━━━ DATA RECORDS

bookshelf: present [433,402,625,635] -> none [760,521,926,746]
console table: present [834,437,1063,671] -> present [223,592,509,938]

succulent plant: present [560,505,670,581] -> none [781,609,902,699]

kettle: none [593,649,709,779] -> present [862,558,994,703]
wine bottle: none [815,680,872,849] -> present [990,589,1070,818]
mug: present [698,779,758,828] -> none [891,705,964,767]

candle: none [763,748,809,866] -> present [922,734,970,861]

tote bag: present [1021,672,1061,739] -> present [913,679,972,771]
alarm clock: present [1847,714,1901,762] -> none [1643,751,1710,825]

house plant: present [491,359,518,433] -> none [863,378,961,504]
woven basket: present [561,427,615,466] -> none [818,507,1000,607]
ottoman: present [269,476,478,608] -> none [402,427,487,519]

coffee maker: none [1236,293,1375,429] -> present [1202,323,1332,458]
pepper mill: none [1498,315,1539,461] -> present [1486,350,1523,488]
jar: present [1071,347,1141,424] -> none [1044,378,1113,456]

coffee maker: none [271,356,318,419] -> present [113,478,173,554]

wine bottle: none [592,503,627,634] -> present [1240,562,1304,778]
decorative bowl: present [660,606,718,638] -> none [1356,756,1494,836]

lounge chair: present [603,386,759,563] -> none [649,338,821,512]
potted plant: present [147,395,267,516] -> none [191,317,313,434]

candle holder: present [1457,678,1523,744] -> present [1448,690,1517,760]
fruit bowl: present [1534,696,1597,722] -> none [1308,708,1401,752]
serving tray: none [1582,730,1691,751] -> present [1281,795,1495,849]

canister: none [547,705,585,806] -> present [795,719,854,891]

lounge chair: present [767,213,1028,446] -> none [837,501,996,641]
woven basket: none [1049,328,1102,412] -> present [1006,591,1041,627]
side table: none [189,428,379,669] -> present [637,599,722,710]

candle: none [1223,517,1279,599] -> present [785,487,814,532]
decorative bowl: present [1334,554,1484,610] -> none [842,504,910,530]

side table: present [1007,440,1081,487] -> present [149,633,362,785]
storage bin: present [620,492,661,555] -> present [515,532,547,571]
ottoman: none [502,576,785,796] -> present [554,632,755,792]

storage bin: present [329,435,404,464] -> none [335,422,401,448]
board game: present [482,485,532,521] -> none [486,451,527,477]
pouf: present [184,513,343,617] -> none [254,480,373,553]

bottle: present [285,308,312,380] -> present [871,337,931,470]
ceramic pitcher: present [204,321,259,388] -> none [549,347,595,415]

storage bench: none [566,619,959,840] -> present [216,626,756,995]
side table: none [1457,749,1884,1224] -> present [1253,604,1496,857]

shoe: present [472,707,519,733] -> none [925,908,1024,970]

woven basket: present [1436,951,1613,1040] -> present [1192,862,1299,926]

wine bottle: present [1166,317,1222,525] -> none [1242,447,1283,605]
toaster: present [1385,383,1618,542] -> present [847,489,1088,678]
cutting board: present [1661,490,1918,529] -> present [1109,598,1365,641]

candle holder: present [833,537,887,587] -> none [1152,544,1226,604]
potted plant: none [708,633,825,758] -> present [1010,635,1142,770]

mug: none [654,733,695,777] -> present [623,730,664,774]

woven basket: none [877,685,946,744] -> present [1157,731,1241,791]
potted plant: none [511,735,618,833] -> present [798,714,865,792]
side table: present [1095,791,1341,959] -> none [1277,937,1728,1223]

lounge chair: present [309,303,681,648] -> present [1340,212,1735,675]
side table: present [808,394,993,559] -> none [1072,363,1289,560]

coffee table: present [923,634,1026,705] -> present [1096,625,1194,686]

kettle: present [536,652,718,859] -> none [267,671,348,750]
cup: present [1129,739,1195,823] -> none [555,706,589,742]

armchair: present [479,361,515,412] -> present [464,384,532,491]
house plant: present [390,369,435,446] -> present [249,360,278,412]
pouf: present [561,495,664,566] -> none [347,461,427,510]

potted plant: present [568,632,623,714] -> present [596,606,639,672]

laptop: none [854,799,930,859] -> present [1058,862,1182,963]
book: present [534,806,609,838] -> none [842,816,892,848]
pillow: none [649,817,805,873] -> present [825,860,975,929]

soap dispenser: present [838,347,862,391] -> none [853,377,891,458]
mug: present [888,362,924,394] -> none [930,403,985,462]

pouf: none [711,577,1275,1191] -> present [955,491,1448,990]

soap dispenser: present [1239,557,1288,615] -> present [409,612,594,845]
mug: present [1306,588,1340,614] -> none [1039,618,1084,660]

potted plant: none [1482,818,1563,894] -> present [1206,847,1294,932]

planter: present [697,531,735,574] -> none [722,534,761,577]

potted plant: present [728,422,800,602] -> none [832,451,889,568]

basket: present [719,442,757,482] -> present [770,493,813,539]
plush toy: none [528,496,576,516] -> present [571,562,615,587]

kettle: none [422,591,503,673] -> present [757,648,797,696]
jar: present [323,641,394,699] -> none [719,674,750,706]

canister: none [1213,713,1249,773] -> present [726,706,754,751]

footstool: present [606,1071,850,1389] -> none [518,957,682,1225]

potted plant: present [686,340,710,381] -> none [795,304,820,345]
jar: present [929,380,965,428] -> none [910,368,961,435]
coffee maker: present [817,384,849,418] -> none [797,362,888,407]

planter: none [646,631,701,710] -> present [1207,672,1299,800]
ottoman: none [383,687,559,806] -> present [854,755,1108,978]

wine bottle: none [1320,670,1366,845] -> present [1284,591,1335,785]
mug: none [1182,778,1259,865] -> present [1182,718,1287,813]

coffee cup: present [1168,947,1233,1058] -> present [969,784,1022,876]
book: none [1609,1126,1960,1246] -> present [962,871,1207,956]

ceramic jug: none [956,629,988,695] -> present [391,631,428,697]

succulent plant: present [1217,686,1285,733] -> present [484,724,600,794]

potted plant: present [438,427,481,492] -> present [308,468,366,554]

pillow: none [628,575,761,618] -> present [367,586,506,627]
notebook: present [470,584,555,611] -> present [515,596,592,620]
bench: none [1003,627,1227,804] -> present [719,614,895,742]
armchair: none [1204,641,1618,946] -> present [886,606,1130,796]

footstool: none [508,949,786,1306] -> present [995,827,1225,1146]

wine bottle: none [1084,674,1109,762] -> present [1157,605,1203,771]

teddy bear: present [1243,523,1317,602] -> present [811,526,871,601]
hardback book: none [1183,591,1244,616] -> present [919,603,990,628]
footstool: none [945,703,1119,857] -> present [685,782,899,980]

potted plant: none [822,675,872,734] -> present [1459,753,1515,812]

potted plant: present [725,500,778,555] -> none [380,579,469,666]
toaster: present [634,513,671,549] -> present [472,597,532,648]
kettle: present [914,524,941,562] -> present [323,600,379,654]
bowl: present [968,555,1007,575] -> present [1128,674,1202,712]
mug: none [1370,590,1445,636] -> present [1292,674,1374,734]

━━━━━━

WORK TO BE COMPLETED> Where a line above contains the word "toaster", show that line.

OUTPUT>
toaster: present [1385,383,1618,542] -> present [847,489,1088,678]
toaster: present [634,513,671,549] -> present [472,597,532,648]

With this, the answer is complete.